2.7 BOILING AND EVAPORATION
2.7.3 Boiling within vertical tubes
2.7.3.4 Critical heat flux

The critical heat flux (CHF) condition forms a most important boundary when considering the performance of heat exchanger equipment in which boiling or evaporation occurs. It is characterized by a sharp reduction of the local heat transfer coefficient that results from the replacement of liquid by vapor adjacent to the heat transfer surface. For the case where the surface heat flux is the independent variable, such as in a radiantly heated furnace or a nuclear reactor fuel element, the condition manifests itself as a sharp increase in surface temperature as the critical heat flux value is reached.

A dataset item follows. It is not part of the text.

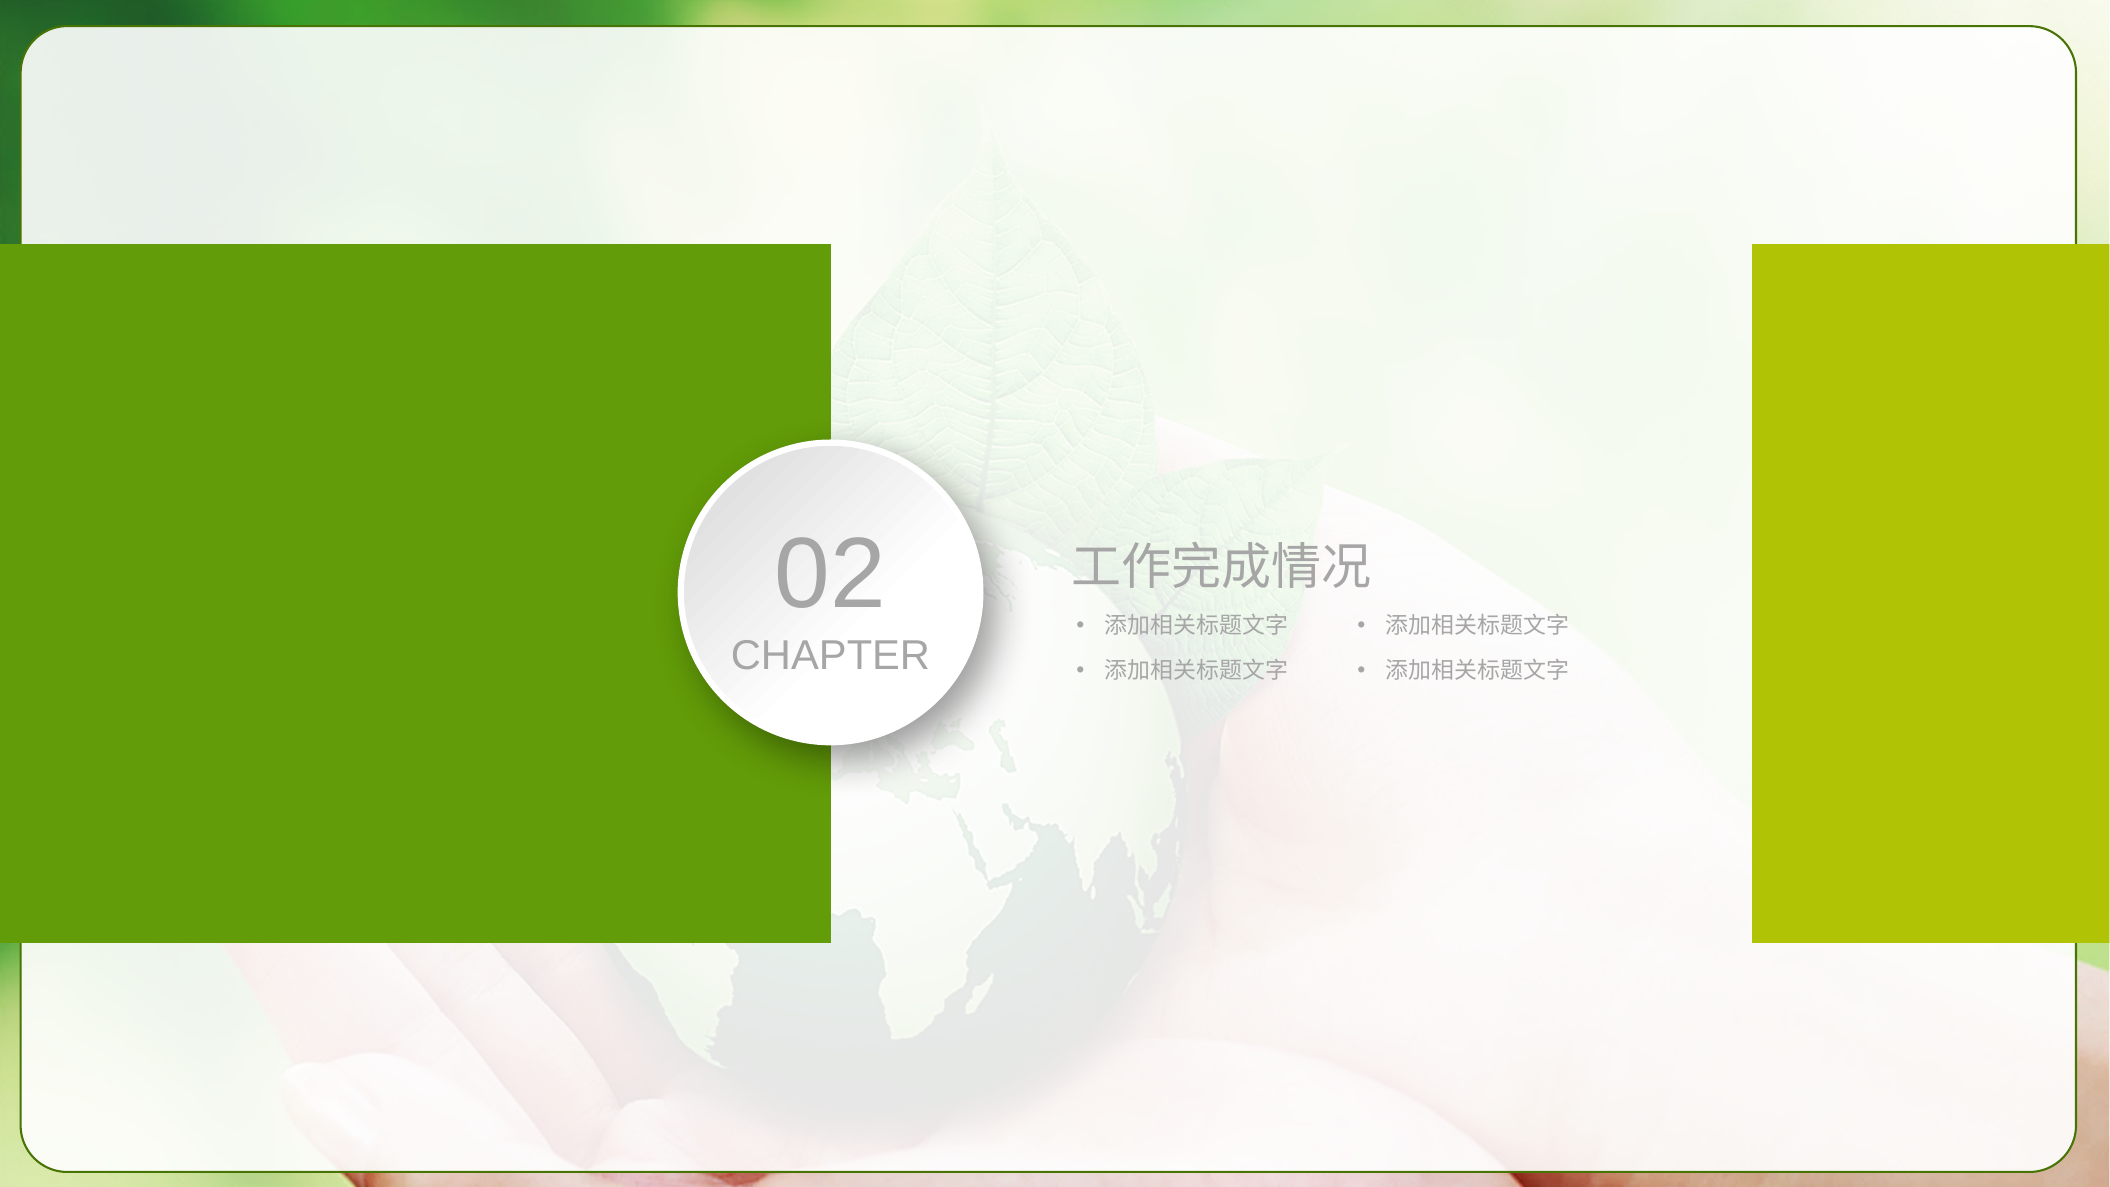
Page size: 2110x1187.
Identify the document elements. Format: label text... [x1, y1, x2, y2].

The vast majority of experimental studies of the critical heat flux condition relate to water as the evaporating fluid. Fluids other than water are dealt with in a separate subsection [Section 193D(j)].

A. Nomenclature

There is considerable disparity in nomenclature for the CHF condition. The most common name is burnout, but this implies a physical destruction of the heated surface. The alternative forms DNB (departure from nucleate boiling) and dryout are equally unsatisfactory for a general description of the phenomenon, although they correctly describe specific mechanisms. The term critical heat flux condition has therefore been chosen to denote the state of the system when the characteristic reduction in heat transfer coefficient has just occurred, and the term critical heat flux (CHF) to describe the value of heat flux at which, and local to the point at which, this state of the system first occurs. The main difficulty in using the chosen nomenclature is that it implies an approach to the critical condition by increasing the heat flux, whereas, in fact, the critical condition may also be approached for a given system by varying any of the other independent variables: pressure, inlet temperature (or mass quality), and mass flux.

Considerable differences also exist in the practical methods used to define and measure the critical condition. Thus, before attempting to compare data from different sources, it is always necessary to ensure that the definition and methods used in the different works are the same or, at least, are likely to give similar results.